Er strich sich während des Lesens eine Haarsträhne hinters Ohr. Seine dunklen Brauen waren konzentriert zusammengezogen. Sie musste an die Aufnahmen denken, die sie aus seiner Akte kannte, auf denen Chloe ihm das Lesen beigebracht hatte, und ihr Herz verkrampfte sich.
»Das alles tut mir leid«, sagte sie und setzte sich neben ihn auf den Boden. »Annie ist manisch-depressiv …«
Dante hob den Blick und legte einen Finger an die Lippen. Dann wies er mit dem Kopf Richtung Gang.
Es war klar, was er damit sagen wollte: Sie hört uns zu.
Heather nickte. Sie wollte die Tür nicht schließen, da sie Angst davor hatte, was Annie dann anstellen konnte. Aus demselben Grund wollte sie auch in kein anderes Zimmer wechseln, wo sie außer Annies Hörweite gewesen wären. Sie fuhr sich mit den Fingern durchs Haar und fühlte sich auf einmal todmüde.
»Kümmerst nur du dich um sie?«, fragte Dante, wobei seine Stimme kaum lauter als ein Flüstern war.
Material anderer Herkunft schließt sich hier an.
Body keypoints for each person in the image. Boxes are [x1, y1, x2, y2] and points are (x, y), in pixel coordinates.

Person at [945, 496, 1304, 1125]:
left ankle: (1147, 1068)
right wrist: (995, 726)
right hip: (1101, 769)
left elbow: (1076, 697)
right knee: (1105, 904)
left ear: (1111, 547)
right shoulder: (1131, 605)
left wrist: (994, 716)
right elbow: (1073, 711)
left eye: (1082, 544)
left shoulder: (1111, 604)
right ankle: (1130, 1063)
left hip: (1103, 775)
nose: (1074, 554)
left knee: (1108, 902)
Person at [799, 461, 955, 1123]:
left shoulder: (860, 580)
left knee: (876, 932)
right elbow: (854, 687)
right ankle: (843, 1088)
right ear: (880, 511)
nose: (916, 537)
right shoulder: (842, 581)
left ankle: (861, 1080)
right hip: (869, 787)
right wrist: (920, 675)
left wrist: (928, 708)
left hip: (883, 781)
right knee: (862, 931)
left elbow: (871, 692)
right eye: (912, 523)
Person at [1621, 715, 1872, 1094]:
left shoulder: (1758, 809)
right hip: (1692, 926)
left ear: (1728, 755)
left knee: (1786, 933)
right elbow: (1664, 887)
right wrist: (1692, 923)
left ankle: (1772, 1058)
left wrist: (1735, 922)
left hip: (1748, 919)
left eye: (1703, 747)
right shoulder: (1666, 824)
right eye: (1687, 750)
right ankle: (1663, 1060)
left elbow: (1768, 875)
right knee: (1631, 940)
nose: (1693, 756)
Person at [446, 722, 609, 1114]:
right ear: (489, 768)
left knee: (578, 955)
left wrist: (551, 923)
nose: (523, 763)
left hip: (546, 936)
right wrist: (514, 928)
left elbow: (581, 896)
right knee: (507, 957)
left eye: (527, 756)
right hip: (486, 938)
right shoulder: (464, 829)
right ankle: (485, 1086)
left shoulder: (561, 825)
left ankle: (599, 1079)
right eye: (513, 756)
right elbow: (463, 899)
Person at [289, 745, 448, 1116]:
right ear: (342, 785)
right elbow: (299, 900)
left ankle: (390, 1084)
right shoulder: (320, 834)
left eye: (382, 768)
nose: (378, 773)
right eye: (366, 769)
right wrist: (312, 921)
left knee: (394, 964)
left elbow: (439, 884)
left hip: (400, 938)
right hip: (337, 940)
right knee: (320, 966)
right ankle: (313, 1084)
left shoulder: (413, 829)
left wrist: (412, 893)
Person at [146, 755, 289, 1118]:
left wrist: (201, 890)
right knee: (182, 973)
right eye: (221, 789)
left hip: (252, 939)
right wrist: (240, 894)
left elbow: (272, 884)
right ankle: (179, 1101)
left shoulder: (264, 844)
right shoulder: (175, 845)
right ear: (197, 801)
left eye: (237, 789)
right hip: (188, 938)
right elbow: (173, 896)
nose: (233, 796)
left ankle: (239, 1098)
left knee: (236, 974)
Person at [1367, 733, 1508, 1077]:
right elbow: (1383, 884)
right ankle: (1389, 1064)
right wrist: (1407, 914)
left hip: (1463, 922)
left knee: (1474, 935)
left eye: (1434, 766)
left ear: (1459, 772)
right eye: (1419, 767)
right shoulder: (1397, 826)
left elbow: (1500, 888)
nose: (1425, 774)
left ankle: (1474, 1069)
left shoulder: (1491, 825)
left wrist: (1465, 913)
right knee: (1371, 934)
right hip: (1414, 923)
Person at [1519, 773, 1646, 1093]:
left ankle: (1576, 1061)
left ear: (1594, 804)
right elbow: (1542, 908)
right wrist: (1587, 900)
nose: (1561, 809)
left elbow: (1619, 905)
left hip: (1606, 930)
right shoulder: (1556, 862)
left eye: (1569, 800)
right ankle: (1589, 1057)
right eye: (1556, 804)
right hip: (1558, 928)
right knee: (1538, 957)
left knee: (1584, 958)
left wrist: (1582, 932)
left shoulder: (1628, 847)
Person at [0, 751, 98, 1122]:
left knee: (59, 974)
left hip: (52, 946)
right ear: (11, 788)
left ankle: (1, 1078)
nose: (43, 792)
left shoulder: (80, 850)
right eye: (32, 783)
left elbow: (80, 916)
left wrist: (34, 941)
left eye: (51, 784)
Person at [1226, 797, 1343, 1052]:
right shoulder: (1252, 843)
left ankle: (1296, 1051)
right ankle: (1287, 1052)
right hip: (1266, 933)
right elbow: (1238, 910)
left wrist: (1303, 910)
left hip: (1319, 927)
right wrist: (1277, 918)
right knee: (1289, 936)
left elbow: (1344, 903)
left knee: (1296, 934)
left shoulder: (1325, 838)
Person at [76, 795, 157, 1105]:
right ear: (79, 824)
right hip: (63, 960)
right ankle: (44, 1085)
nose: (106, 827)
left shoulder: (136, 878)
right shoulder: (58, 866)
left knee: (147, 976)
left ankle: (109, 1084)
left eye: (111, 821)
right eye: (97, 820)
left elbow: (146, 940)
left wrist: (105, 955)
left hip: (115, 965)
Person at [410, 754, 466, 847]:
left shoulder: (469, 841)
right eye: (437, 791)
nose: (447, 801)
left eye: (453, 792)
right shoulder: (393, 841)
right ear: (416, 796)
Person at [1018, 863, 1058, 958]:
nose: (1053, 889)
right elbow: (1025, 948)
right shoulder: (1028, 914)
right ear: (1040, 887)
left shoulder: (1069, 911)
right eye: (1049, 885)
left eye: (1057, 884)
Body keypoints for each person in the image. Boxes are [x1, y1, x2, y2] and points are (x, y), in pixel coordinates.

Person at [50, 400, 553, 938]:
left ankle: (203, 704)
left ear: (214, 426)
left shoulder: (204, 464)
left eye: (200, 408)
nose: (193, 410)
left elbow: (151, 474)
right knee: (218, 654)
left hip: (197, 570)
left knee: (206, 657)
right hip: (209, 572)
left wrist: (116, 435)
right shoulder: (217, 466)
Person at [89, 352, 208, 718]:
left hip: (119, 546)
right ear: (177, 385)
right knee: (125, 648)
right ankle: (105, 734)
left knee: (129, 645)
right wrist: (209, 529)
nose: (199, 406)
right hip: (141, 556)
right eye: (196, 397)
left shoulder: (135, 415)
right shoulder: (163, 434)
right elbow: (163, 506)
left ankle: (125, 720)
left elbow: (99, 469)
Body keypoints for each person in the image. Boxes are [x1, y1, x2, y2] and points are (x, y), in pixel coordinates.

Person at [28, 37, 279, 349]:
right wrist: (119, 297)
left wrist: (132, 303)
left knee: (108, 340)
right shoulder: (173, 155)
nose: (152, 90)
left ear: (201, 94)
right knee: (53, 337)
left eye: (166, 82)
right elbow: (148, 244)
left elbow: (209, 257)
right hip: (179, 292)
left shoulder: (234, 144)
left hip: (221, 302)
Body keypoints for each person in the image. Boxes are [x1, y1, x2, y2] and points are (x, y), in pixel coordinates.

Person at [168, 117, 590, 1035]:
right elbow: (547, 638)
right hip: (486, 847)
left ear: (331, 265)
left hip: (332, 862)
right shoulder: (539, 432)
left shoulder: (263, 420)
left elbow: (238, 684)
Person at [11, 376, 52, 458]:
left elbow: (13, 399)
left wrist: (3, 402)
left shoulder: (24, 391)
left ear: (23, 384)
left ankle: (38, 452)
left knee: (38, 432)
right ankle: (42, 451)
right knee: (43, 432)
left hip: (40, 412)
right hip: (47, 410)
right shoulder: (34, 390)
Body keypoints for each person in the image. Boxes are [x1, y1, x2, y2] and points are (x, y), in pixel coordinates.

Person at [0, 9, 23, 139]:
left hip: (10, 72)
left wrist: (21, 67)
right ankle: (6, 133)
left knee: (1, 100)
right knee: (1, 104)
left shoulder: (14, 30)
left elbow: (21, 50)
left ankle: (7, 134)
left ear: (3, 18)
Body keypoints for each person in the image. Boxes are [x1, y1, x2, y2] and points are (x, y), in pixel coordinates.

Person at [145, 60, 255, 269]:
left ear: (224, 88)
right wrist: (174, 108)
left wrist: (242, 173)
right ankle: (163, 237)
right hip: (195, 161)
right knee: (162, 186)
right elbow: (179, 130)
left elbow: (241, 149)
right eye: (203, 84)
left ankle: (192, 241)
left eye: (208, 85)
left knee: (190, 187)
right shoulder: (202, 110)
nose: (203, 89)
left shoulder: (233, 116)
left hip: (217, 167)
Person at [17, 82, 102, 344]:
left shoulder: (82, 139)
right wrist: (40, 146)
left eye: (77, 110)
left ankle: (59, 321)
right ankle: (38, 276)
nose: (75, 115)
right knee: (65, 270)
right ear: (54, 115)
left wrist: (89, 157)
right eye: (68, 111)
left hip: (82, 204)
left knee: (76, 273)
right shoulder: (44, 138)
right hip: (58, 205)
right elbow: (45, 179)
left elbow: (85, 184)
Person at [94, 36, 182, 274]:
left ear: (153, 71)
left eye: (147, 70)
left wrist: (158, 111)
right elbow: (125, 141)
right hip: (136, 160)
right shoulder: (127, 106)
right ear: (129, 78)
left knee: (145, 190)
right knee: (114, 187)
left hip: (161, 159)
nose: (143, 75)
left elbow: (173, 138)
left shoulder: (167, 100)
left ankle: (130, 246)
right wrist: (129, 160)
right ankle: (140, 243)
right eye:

»Meistens«, murmelte sie. »Mein Bruder lebt in New York, und mein Dad … na ja, den kann man vergessen. Annie wohnt meist allein, aber wenn sie so drauf ist … dann braucht sie mich.«
»Tut mir leid, chérie .«
Dantes Worte, seine Stimme, tief, warm und aufrichtig, berührten ihr Herz. Doch die kalte Luft, die durch das offene Fenster hereinkam und nach Regen und feuchten grünen Blättern roch, erinnerte sie daran, wie er in ihr Haus gekommen war.